Trade War Tremors
Market days like the one we had yesterday can be scary. At its low point, the S&P 500 was down 3.7%; the equivalent of a 993 point drop in the Dow Jones Industrial Average. It was the first time we’ve had a drop of 2.5% or more in a day since the fourth quarter of 2018.
Back then, though, you’ll recall we had three days where the S&P fell more than 3%. The market ultimately traded down 19.8% from it’s most recent high, but everyone knows what happened next: the Fed began to talk about more accommodation and trade threats began to ease. A day after putting in its bottom, the market was up 5.0%.
This reminded us that the best up days are usually within a few days of the worst days, making market timing twice as difficult: investors experience the pain and “go to cash”, only to miss the ensuing rebound! By April 23rd (roughly four months later) the S&P was at a new all-time high.
What is different about this time is that we don’t (yet) have hindsight in our favor – no one knows how this volatility will play out.
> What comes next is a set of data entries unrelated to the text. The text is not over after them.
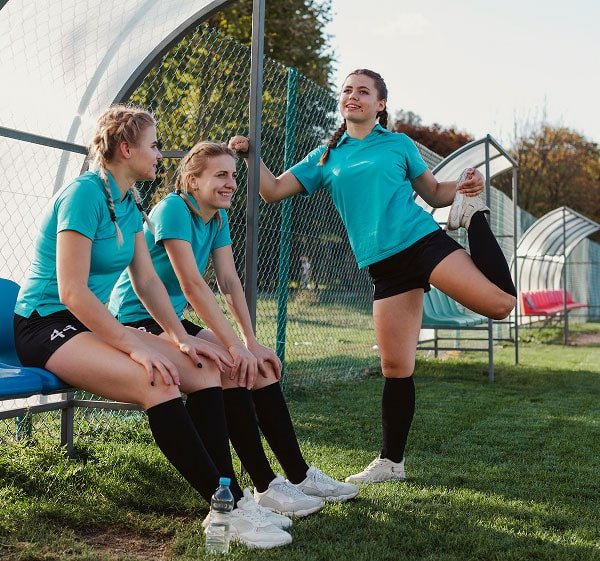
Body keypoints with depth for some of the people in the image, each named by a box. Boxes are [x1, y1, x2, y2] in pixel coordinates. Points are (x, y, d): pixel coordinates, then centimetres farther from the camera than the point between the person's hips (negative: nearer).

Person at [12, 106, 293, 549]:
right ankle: (230, 509, -29)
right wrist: (134, 345, -25)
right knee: (158, 382, -32)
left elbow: (147, 281, 10)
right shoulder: (85, 195, -17)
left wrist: (181, 338, -3)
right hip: (45, 325, -9)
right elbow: (71, 293, -23)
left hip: (91, 323, 9)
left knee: (204, 368, -9)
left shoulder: (129, 203, 10)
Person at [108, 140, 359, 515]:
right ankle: (266, 487, -18)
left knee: (261, 366, -4)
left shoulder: (218, 218, 7)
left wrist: (252, 343, -9)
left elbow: (230, 282, 1)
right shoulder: (173, 208, -18)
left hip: (171, 321, 8)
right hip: (136, 322, -8)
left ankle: (300, 475, 2)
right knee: (232, 366, -25)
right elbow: (192, 284, -26)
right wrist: (235, 344, -27)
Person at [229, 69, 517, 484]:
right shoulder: (326, 157, 16)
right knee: (396, 368, 2)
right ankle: (391, 462, 16)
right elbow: (274, 191, 14)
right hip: (384, 267, 2)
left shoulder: (399, 145, 10)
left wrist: (463, 188, -6)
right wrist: (251, 155, 0)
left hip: (423, 242, -2)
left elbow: (433, 193, 14)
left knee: (500, 302, -21)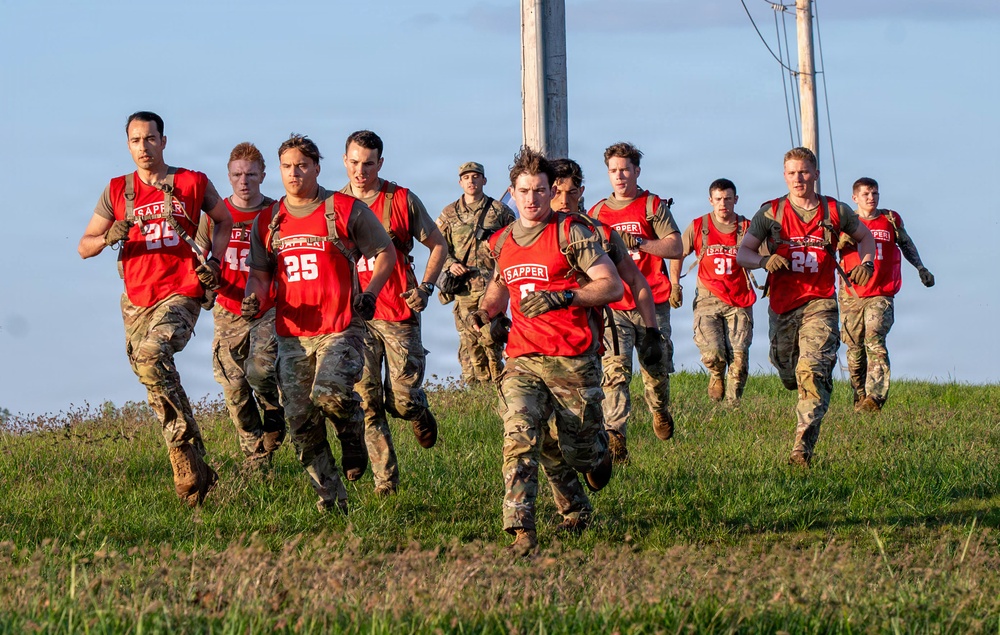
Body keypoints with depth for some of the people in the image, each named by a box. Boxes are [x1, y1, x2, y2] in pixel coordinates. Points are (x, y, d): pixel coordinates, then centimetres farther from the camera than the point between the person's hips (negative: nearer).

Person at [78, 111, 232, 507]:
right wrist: (110, 238, -13)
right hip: (138, 302, 4)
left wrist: (214, 262, 5)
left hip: (181, 295, -4)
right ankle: (194, 470, 13)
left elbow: (223, 221, 21)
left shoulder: (193, 183, 3)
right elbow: (84, 247, 9)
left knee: (151, 354, -31)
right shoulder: (117, 191, 8)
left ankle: (183, 443, -22)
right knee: (158, 387, 4)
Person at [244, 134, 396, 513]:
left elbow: (386, 252, 7)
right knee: (301, 423, 0)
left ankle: (354, 438, 8)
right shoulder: (268, 222, 12)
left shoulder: (346, 210, 0)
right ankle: (331, 497, 13)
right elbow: (259, 272, 18)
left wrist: (370, 292, -7)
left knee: (329, 393, -26)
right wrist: (254, 299, -4)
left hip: (341, 328, -4)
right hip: (292, 335, 4)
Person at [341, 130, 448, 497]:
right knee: (367, 404, -3)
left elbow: (438, 245, 8)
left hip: (399, 313, -2)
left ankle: (420, 414, 30)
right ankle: (385, 480, 3)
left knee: (402, 398, -6)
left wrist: (425, 288, -4)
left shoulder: (402, 201, 0)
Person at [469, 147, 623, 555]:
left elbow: (613, 286, -8)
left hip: (573, 359, -3)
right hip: (522, 360, 3)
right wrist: (485, 311, 10)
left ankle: (598, 450, 45)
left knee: (579, 451, 6)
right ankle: (522, 532, -22)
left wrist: (562, 297, -20)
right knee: (519, 440, -17)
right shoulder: (501, 242, 13)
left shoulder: (571, 234, -4)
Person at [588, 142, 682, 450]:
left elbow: (675, 247, -8)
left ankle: (660, 410, 42)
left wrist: (638, 242, -18)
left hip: (652, 303, -1)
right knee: (615, 369, -15)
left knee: (657, 368, 10)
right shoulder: (597, 212, 14)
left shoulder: (654, 206, 3)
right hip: (613, 306, 1)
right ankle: (615, 434, -25)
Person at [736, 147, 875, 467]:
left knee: (813, 372, -19)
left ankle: (804, 446, -26)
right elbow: (741, 253, 3)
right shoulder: (771, 212, 5)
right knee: (788, 374, 12)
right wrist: (764, 261, -19)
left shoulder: (835, 211, 5)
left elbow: (865, 237, 23)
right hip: (782, 305, 2)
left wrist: (866, 263, 3)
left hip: (819, 304, -2)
What we do know is that it seems like every time the US-China trade war rhetoric heats up, the markets become volatile.
S&P 500 amidst the trade war – timeline of events through August 5, 2019
We believe that the trade dispute seems to be less about trade per se, and more about technology – particularly about the protection of US intellectual property, as well as control over future technology standards. And we know that this feud has a far bigger impact on China than it does the US. Total exports represent 18.8% of Chinese GDP, more than double that of the US – only at 7.9% of our GDP comes from exports.
Furthermore, 24.7% of all Chinese exports are to the US, which is again more than double the US figure (11.6% of total US exports go to China). These figures (also shown in the chart below) provide tremendous context for which party has the most leverage in this dispute.
US – China Trade Summary
We are strong believers that free trade makes everyone better off (see link below to a parody video that does a great job explaining the benefits), and while we hate to see threats to global trade result in market volatility, we believe that eventually, a ceasefire will occur that results in better protections for US companies and the technological progress that we bring to the world. When will that truce occur? Nobody knows for sure – but there’s another election coming up soon, and incumbents do better when the economy is strong. However, trying to time it just right can certainly end up being a costly gamble.
In the meantime, the US economy still appears to be doing fine (albeit exhibiting some deceleration), with nonfarm payrolls adding 164,000 jobs in July, core retail sales +4.4% year over year in June (recall the consumer is ~70% of US GDP), and core inflation of 2.1% in June, which is close to the Fed’s 2% target.
We encourage investors to use volatile opportunities like this to rebalance where appropriate to attempt to improve longer-term returns.